§ **WRITTEN TASK A**: Transcribe the portion of the TPS62130 drift thread starting at "If this is the" and ending at "of the light.".

§ **EXTRACT**:
-------------------------
TPS62130 output change with temperature.

You are correct that FSW needs to be tied to vout, not Vin.

I'm not sure what the waveform is of.  Is it the output voltage of the IC (voltage at VOS pin)?  Since the FB voltage is 0.8V, then the IC is doing its job and regulating.  It's likely just that the forward voltage of the LED starts higher and gets lower as it heats up.  Diode's forward voltages decrease with increasing temperature.

Yes, the waveform is Vout.  I have characterized this LED and have many many scope traces at 3A.  I've been troubleshooting the other converter IC issue for over 2 mo's now and know what the Vf drop is and the resulting scope trace should be.  Since the LED is mounted to a large heat sink the rise on the LED over this 50 second period is  relatively small.  Yes, possibly some of this is the VF, but, you see it levels off and is basically flat.  If the LED really was heating up it would continue to rise over this 50 second period.    Besides.  The VF is a negative temp coefficient.  If LED heats up, VF goes down and with a constant voltage applied current goes up.

The start of this run the LED current was 3.5A and as Vout decayed down LED current leveled off to just tad over 3A.

The first couple of seconds starting high and decaying is typical of this configuration since I am injecting a PWM signal into the fb node to control the output voltage.  The time constant of the PWM filter network is around 16mS or so and I don't think can account for a 10 second decay.

As i mentioned in the first post if I hit the converter with freeze spray Vout drops some 50mV.  When I was probling the fb pin and hit the converter with freeze spray I didn't see any change.  Maybe, the scale of 50mV/div was not low enough to see fb change.  (assuming the internal reference changed).

Is there are graph of the internal reference voltage vs temperature?  I don't think it is in the datasheet.

If this is the "normal" we can work around it.  Currently the servo current routine is turned off so we can monitor the drift of the converter and see if it burps or hiccups that would cause any flashing or flickering as that was the issue with the ST IC.  I believe I have traced that issue to noise on the internal reference.  I am hoping we don't have the same issues with the TPS62130.

WY

The TPS62130 is wired in voltage control mode.  If the LED current went up or down (load change) Vout should remain constant more or less.

The requirement is to put out steady 3A to the LED for 45 seconds.  This is inside a small flashlight and the code will only run 3A for this period to prevent overheating of the light.  

Any flickering is unacceptable.  Vout needs to be rock solid and stable during the whole 45 seconds.

There is another issue or requirement.  At low output currents (less than 10mA) any small change in output is very noticeable.  This shows up as flicker if the period is long enough (10mS and longer).  For low output levels the light can not startup brighter than the desired value as this "flashes" the light and destroys any night vision.  We can accomodate some in the fw like delay turning on the light from the off state before enable the LED, but, if this duration is visible by the end customer it is not acceptable.  Thus, delay to turn on can only be up to a couple hundred milliseconds.  Any longer the customer will notice the delay.
-------------------------
§ **TASK INPUT**:
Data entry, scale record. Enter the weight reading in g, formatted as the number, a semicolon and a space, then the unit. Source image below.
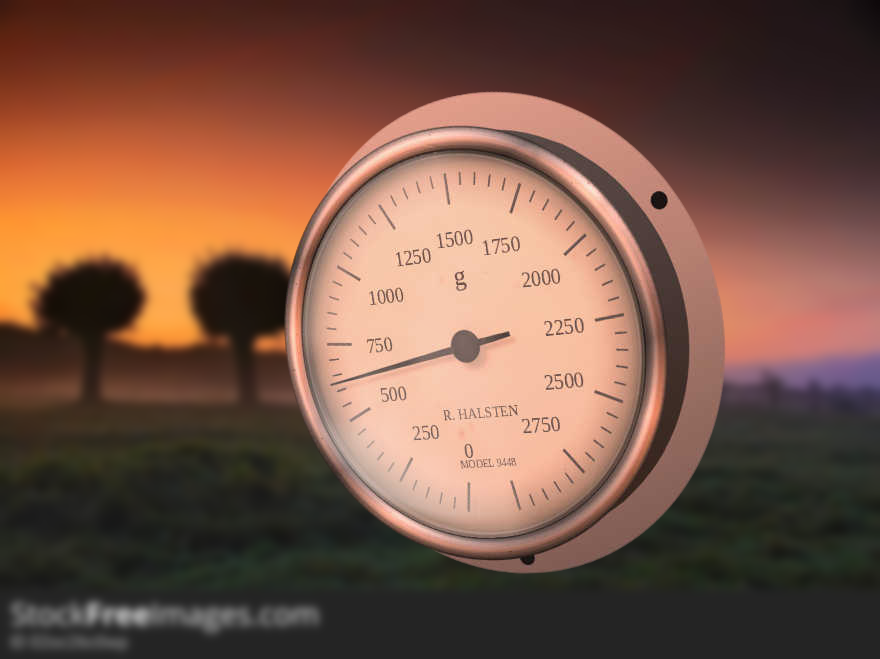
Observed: 625; g
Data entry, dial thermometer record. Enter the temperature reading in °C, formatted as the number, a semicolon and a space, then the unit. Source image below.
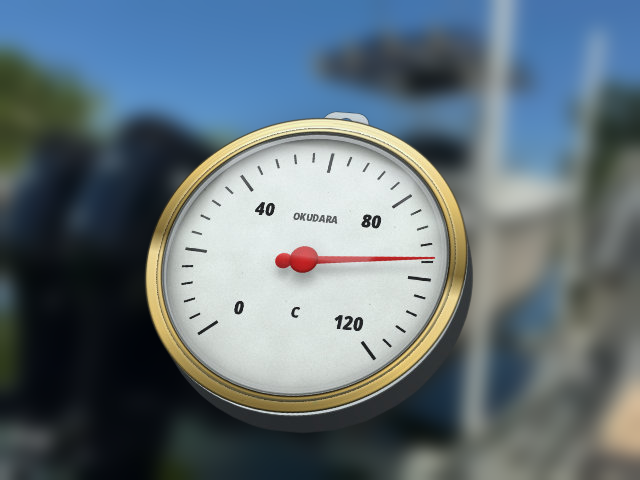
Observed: 96; °C
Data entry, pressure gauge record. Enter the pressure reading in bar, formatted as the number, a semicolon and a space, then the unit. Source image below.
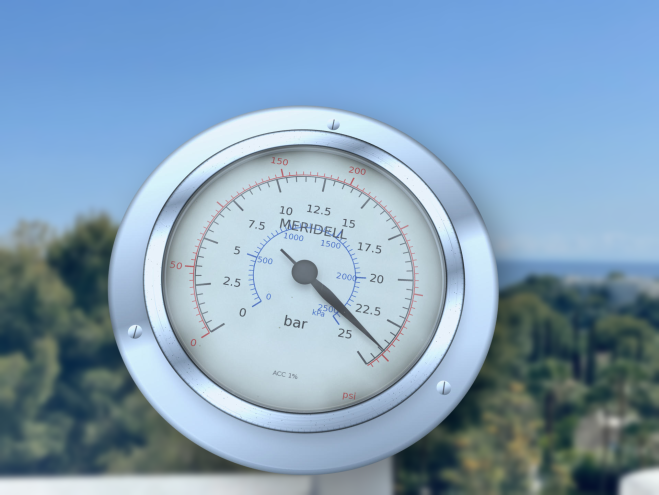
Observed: 24; bar
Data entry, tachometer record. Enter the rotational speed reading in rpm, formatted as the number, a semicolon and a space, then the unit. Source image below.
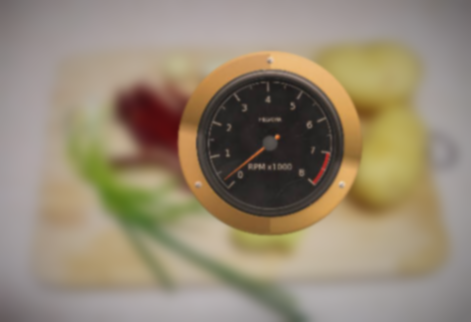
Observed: 250; rpm
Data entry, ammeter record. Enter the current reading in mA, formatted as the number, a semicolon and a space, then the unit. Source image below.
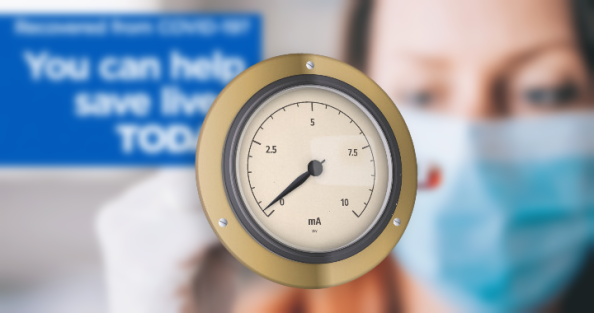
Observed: 0.25; mA
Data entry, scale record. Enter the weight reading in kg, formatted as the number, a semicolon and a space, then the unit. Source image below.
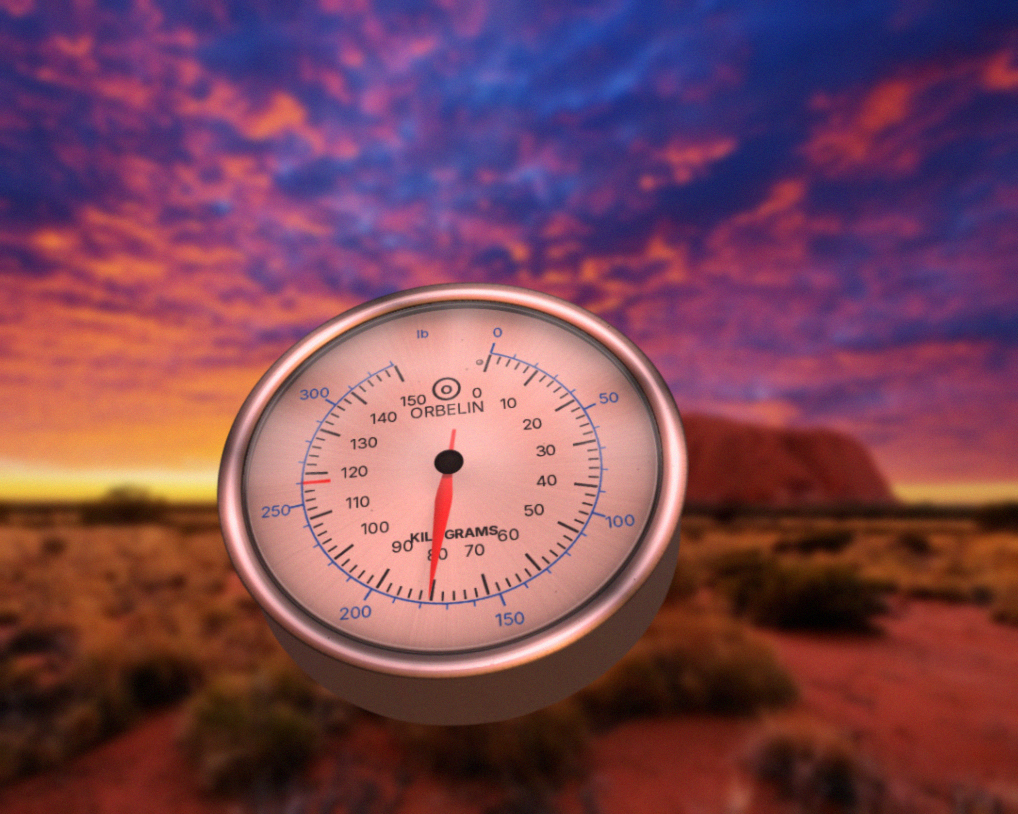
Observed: 80; kg
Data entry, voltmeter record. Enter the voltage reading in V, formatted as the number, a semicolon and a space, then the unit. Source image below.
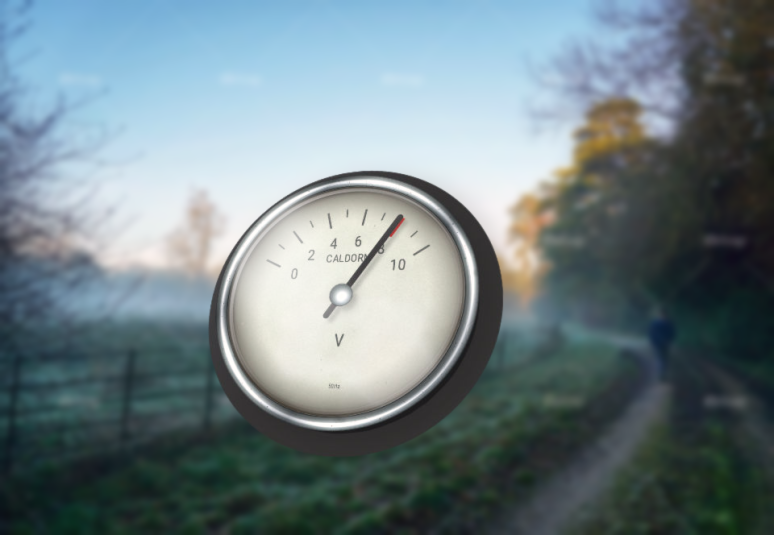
-------------------------
§ **WRITTEN TASK B**: Reproduce the records word for word, starting at the beginning of the records and ending with the line that contains "Observed: 0.25; mA". Omit the pictures.

§ **ANSWER SPACE A**:
If this is the "normal" we can work around it.  Currently the servo current routine is turned off so we can monitor the drift of the converter and see if it burps or hiccups that would cause any flashing or flickering as that was the issue with the ST IC.  I believe I have traced that issue to noise on the internal reference.  I am hoping we don't have the same issues with the TPS62130.

WY

The TPS62130 is wired in voltage control mode.  If the LED current went up or down (load change) Vout should remain constant more or less.

The requirement is to put out steady 3A to the LED for 45 seconds.  This is inside a small flashlight and the code will only run 3A for this period to prevent overheating of the light.

§ **ANSWER SPACE B**:
Data entry, scale record. Enter the weight reading in g, formatted as the number, a semicolon and a space, then the unit. Source image below.
Observed: 625; g
Data entry, dial thermometer record. Enter the temperature reading in °C, formatted as the number, a semicolon and a space, then the unit. Source image below.
Observed: 96; °C
Data entry, pressure gauge record. Enter the pressure reading in bar, formatted as the number, a semicolon and a space, then the unit. Source image below.
Observed: 24; bar
Data entry, tachometer record. Enter the rotational speed reading in rpm, formatted as the number, a semicolon and a space, then the unit. Source image below.
Observed: 250; rpm
Data entry, ammeter record. Enter the current reading in mA, formatted as the number, a semicolon and a space, then the unit. Source image below.
Observed: 0.25; mA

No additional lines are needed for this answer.